THE Competition Tribunal's recent finding that Sasol Chemical Industries (SCI) had charged excessive prices to domestic customers has brought the issue into focus for South African corporations struggling with competitiveness and compliance.

In June the tribunal found the Sasol subsidiary was in contravention of the Competition Act for charging domestic customers excessive prices for purified propylene and polypropylene between 2004 and 2007 and imposed a R534 million fine. (The offence attracts a penalty up to 10% of the annual turnover for a first-time contravention.)

Webber Wentzel professional support lawyer, Paula Youens says, "The tribunal found, on the facts, that a mark-up as low as 20% may not be reasonable if so determined on a case-to-case basis. It leaves dominant companies that have particular cost-advantages not based on innovation, risk-taking and investment - and especially those receiving government support - in a difficult position in complying with the Act.”

There is hope that the application for leave to appeal that has been filed with the Competition Appeal Court (CAC) in the SCI matter will offer some clarity and certainty as to what the actual test for excessive pricing should be. “Optimism aside,” says Youens, “how dominant companies should be advised to structure their pricing within this interim period is as clear as mud”. Competition laws internationally are controversial with many countries disagreeing that competition authorities should regulate high prices. One argument is that the free market will correct high prices, undermining the need for regulation.

However, the Act prohibits excessive pricing by stating that companies with the market power to control prices and exclude competition cannot charge prices detrimental to consumers.

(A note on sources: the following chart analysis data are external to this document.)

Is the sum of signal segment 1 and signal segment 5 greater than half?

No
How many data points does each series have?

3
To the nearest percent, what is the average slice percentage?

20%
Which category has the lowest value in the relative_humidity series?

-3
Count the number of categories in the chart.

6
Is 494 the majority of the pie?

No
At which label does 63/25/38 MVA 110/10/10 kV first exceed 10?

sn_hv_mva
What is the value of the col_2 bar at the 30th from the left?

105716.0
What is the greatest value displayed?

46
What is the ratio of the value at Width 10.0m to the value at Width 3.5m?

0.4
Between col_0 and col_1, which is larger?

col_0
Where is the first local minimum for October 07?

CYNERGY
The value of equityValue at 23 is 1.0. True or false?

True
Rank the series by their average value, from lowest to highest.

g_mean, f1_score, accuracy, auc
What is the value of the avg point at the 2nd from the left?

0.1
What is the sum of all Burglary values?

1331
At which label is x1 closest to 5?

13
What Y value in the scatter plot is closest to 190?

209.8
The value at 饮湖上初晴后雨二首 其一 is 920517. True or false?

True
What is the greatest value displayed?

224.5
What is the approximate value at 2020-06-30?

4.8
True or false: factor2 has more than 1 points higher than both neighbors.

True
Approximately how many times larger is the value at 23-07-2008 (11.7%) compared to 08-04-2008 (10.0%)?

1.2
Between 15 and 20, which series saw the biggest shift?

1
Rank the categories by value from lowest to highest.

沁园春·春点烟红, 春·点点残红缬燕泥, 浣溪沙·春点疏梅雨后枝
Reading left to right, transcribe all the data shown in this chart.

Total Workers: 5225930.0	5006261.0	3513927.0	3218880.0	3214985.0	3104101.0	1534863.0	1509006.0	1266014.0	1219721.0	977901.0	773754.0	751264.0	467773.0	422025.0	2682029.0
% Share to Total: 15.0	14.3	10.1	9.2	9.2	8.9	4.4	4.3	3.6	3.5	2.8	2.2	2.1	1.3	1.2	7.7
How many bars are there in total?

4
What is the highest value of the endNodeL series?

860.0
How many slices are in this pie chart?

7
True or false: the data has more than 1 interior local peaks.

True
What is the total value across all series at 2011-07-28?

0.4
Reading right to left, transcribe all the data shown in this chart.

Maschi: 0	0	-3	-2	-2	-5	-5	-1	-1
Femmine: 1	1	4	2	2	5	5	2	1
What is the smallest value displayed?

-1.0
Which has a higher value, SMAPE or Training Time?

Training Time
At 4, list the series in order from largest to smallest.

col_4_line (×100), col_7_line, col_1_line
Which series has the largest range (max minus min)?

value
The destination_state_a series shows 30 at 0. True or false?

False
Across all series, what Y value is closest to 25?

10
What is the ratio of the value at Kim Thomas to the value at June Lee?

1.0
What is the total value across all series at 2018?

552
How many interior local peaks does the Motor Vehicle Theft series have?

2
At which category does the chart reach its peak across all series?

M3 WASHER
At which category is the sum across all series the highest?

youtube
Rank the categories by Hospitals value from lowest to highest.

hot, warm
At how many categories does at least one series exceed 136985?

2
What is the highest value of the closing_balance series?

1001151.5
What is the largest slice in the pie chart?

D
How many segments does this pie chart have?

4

"Excessive pricing occurs where the price for a good or service bears no reasonable relation to its economic value, but the law does not define 'economic value', 'reasonable' or 'consumers' - and this leaves the bulk of interpretation with the competition authorities," Youens says.

She says the SCI case follows a decade-old one between ArcelorMittal SA and Harmony Gold Mining. In that case the CAC provided a four-stage enquiry for excessive pricing which involved determining the actual price of the product allegedly subject to being excessively priced; calculating the economic value of that pricing; judging if the difference between the economic value and the market-related price was unreasonable; and finally determining if consumers were prejudiced by the pricing.

Youens says the SCI issue has highlighted that the economic value of goods or services is not objective, but includes cost-advantages obtained due to "past exclusive or special rights", especially those acquired or inherited through significant government subsidies.

"As a result SCI's cost advantages were reduced below the competitive norm, boosting the finding that the economic value was lower than the actual price charged. The implication of this is that other companies with these cost advantages will be strongly prejudiced when their prices are analysed for being excessive," she says.

She adds these companies - ones that benefited from cost factors due to historic reasons - will have to prove their pricing was reasonable, which will be particularly difficult as the ruling does not provide guidance on what percentage mark-up was considered "reasonable".